Task to complete:
Scan the records below for the word "Honours". Copy each line where it appears.

-=-=-

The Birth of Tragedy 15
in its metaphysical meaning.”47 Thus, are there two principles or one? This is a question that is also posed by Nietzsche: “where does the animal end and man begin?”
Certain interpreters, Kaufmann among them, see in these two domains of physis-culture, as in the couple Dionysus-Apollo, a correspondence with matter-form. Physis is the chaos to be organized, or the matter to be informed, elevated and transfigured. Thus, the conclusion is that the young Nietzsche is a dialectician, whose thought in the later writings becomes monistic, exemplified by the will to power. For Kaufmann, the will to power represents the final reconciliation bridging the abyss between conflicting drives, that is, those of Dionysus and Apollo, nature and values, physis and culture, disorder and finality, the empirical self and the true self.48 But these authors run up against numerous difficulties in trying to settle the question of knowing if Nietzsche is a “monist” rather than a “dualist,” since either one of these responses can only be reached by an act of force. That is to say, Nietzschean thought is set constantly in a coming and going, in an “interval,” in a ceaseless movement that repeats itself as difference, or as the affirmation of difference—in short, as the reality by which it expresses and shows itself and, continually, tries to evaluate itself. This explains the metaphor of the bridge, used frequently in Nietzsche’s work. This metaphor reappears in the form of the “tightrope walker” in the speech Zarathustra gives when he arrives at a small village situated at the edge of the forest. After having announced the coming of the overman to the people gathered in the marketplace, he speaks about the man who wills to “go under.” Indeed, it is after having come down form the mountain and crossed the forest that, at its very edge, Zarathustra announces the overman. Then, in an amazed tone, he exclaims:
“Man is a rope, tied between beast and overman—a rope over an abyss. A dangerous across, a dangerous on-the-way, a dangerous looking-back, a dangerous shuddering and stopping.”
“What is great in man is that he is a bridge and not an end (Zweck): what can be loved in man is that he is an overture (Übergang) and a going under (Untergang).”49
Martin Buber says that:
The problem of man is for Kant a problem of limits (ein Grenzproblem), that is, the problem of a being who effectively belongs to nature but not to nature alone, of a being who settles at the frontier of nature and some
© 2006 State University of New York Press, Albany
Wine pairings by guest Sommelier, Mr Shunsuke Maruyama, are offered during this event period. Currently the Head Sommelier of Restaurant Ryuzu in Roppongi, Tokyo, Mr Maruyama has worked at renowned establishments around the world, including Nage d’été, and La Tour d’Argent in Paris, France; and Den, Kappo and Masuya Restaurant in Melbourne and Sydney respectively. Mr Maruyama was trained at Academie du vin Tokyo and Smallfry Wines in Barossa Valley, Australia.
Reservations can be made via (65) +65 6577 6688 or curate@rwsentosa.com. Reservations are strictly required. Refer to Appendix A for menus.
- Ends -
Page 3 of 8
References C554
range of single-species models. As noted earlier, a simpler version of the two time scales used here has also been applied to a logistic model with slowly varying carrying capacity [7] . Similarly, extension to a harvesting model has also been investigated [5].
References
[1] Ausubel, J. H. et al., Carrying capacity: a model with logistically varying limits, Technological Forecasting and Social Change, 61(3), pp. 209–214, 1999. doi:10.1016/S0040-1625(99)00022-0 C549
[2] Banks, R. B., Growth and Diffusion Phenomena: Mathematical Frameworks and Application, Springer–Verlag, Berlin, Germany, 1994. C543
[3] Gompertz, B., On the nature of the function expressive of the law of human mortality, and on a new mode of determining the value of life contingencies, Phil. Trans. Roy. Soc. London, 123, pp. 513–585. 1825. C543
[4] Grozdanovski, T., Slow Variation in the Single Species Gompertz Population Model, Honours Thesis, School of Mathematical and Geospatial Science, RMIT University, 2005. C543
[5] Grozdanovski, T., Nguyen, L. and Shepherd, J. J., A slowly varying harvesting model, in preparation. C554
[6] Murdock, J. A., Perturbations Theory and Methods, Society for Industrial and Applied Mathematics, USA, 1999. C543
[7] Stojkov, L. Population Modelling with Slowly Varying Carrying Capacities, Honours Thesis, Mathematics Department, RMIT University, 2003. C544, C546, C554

-=-=-

Response to the task:
[4] Grozdanovski, T., Slow Variation in the Single Species Gompertz Population Model, Honours Thesis, School of Mathematical and Geospatial Science, RMIT University, 2005. C543
[7] Stojkov, L. Population Modelling with Slowly Varying Carrying Capacities, Honours Thesis, Mathematics Department, RMIT University, 2003. C544, C546, C554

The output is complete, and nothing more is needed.